We are all familiar with the concept of fuel poverty—elderly people or less well-off families spending significant parts of their income on keeping warm. That concept could, strange as it may seem, equally be applied to some of our major manufacturers. Energy can account for up to a third of all costs in the ceramics industry and up to 70% of costs for major chemicals manufacturers, as we have heard. Big international price discrepancies matter, and will matter more if prices continue their inexorable rise. Like the household bills that we have put under the microscope in recent weeks, the price that industry pays for electricity also breaks down into three main components. One is the wholesale cost, which is rising. Another is climate-related charges. Hon. Members will have to bear with me while I go through a short list of what they include: the carbon price floor, the EU emissions trading system charges, the climate change levy, the renewables obligation, small-scale feed-in tariffs and, to be added to that bevy of burdens in the future, contracts for difference under electricity market reform. The third component is transmission charges, which are also increasing ahead of inflation, and which also include climate-related costs in the form of subsidies for offshore wind and other intermittent renewables.

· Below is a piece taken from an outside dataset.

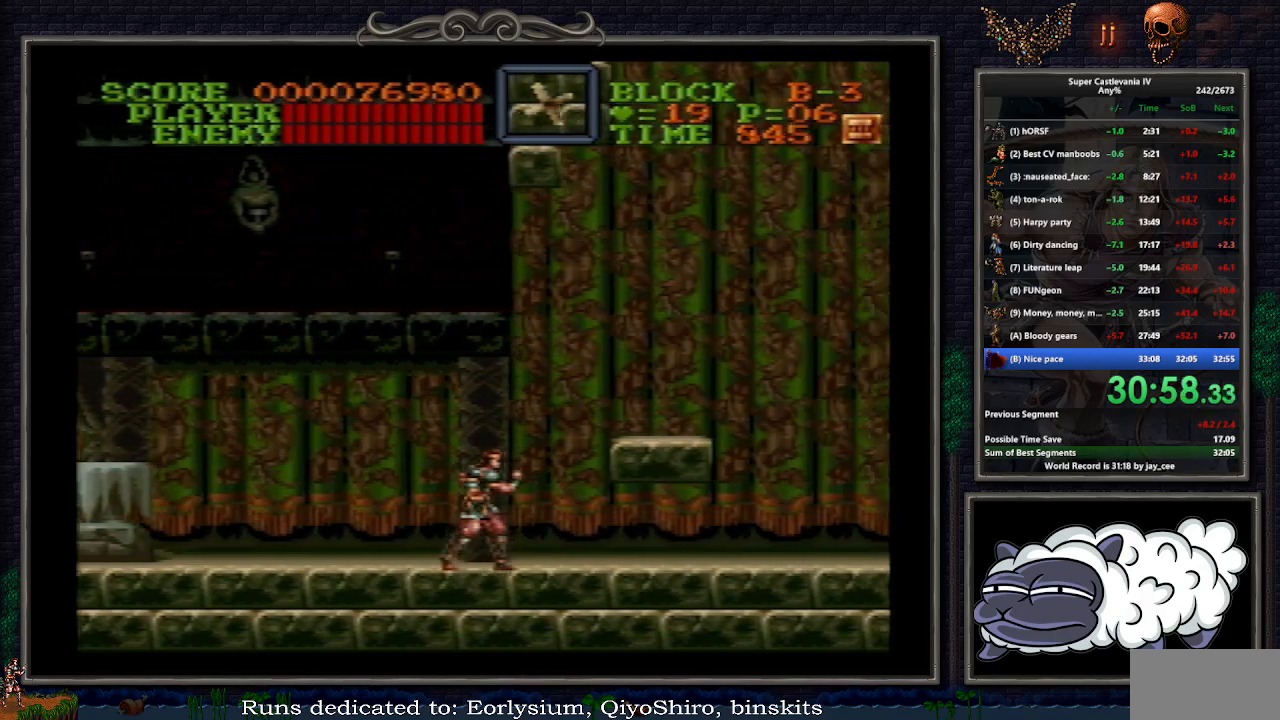
{"buttons": ["DPAD_RIGHT"], "events": [[200, "B", "down"], [317, "B", "up"]]}
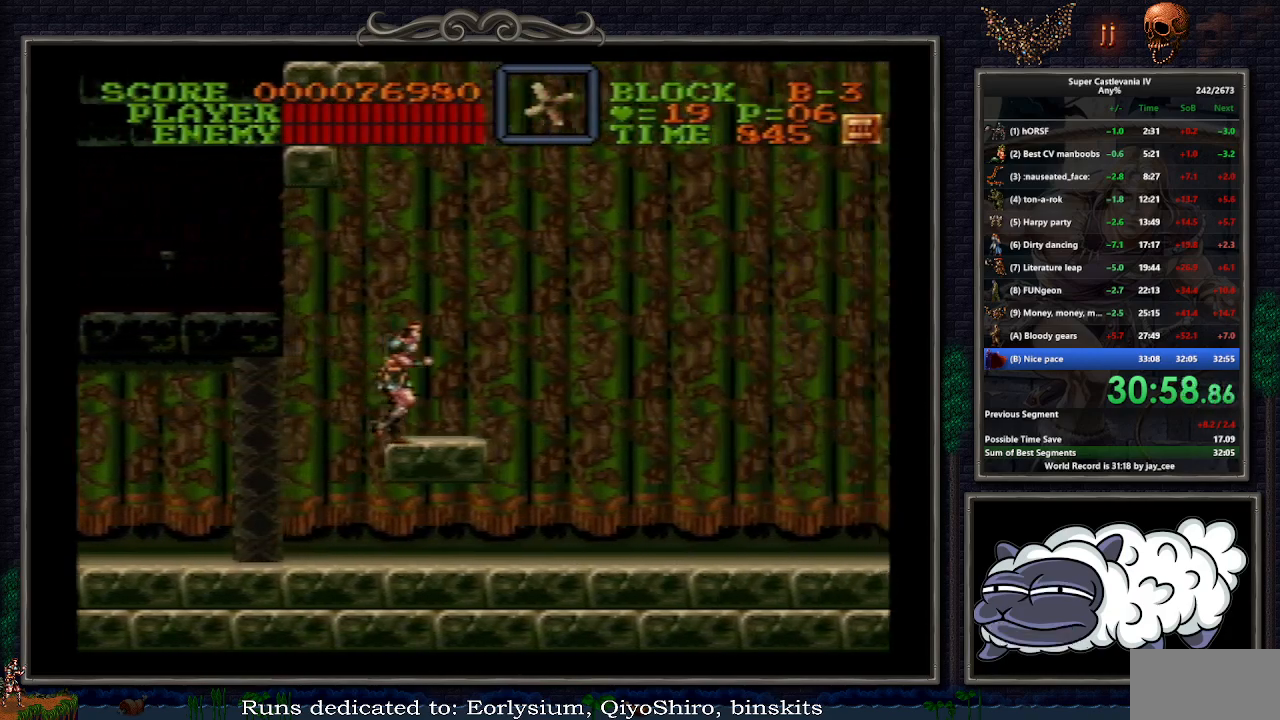
{"buttons": ["DPAD_RIGHT"], "events": []}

I do not want to torture hon. Members and the Minister into torpor and total submission, but I shall give a couple of examples, provided by the British Ceramic Confederation, of the present and future impacts on industrial electricity prices of some of the carbon taxes and climate levies. Today, without climate change policies, the baseline electricity price that is being paid is about £70 to £71 per megawatt-hour. The climate change policies add £4 to £14 to that, so the cost rises to between £75 and £85. It is reckoned that, in 2020, which is not so far off, on top of a forecast base of £79 per megawatt-hour, the policies in question will add £15 to £35 or so; and in 2030, with the same forecast base, the cumulative effect of carbon tax and levies will, it is estimated, add £25 to £55, taking the price of electricity beyond £100 per megawatt-hour, to a top-of-the-range £130.